È facile perdere il senso delle proporzioni, i corridori paiono formichine sperse sui tornanti.

L’unico che quassù ha saputo mantenere sembianze umane è Fausto Coppi: guardiamo la famosa foto scattata nel ’53 da Tino Petrelli, sembra un gigante mentre cavalca la strada, alle spalle la scritta sulla neve W Fausto. Tanto umano che ebbe il tempo di macchinare una scusa per staccare Koblet il bello e di volare verso l’ultimo suo trionfo rosa: il giorno precedente aveva dichiarato, davanti ai microfoni, la propria resa, e per stracciare lo svizzero dovette attendere che qualcun altro scattasse per andargli dietro.

 

Il Giro passa lo Stelvio, foto Fabio Ferrari/ LaPresse

 

I corridori partono da Pinzolo, affrontano altri due passi prima dello Stelvio, poi picchiata su Bormio e nuova ascesa verso i laghi di Cancano, che ospitano il traguardo.

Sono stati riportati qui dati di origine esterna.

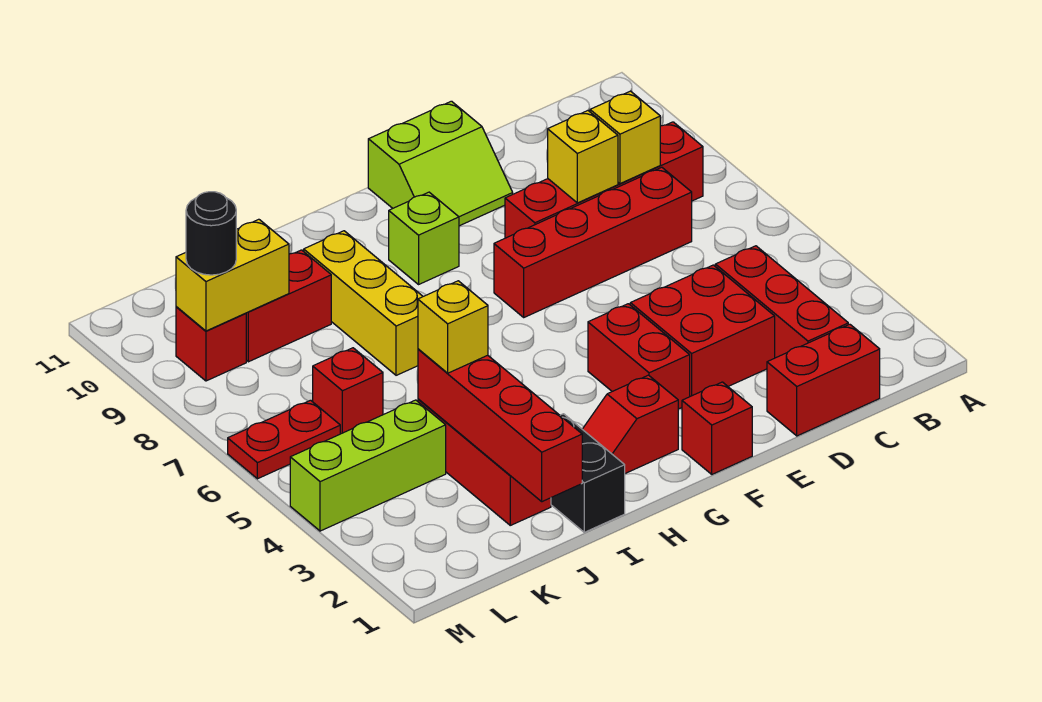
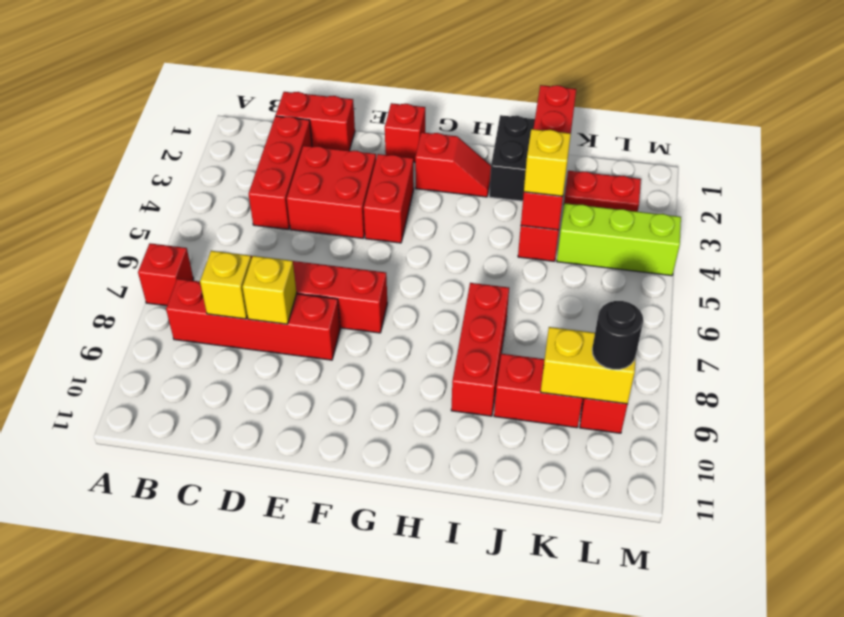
lime slope E10:F11 level 1 top 11 -> none
lime brick G9 level 1 -> none
yellow brick I7:I9 level 1 -> red brick I7:I9 level 1
red brick K6 level 1 -> red brick A7 level 1
red plate L6:M6 level 1 -> red plate K2:L2 level 1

Mancano ancora 10 km alla cima dello Stelvio che già inizia il naufragio di Almeida sotto la spinta dei Sunweb, mentre la maglia rosa scivola sulle spalle di Keldermann.

Il fatto è che, a quel punto, nel giro di pochi metri l’olandese passa da cacciatore a preda, che a tirare il collo al gruppo passa l’Ineos per Geoghegan Hart.

A cadere è allora il turno di Nibali nostro, e questo può essere il tramonto suo definitivo. Poco dopo è la volta proprio di Keldermann a segnare il passo, del resto a quel punto il mestiere suo è quello di amministrarsi.

Rimangono allora Hart il rosso e Hindley, che di Keldermann è gregario-nemico. Per paradosso il colpo duro a Keldermann non gli arriva né in salita né in discesa, ma nella vallata che porta all’ascesa conclusiva.

Lì Hart si può giovare dell’aiuto di Dennis, grande passista, raggiunto dopo esser sopravvissuto alla fuga di giornata. La vicenda dell’ultima salita si risolve in una baruffa tra i due di testa, ma verbale, con l’inglese che spende più energie a sbuffare e offendere l’australiano che gli succhia le ruote, che non a tentare di staccarlo.

Un rimescolamento di carte continuo, quasi minuto per minuto.

In prossimità del traguardo le torri di Fraele vegliano sulle ombre dei corridori che si allungano sull’asfalto.

In volata non c’è storia, Hindley è più fresco ed ha la meglio. Ma la tappa che doveva decidere il Giro, lo ingarbuglia. Keldermann maglia rosa, a 12 secondi Hindley e a 15 il rosso. Non fosse per finire, si commenterebbe che il Giro è iniziato oggi in riva ai laghi.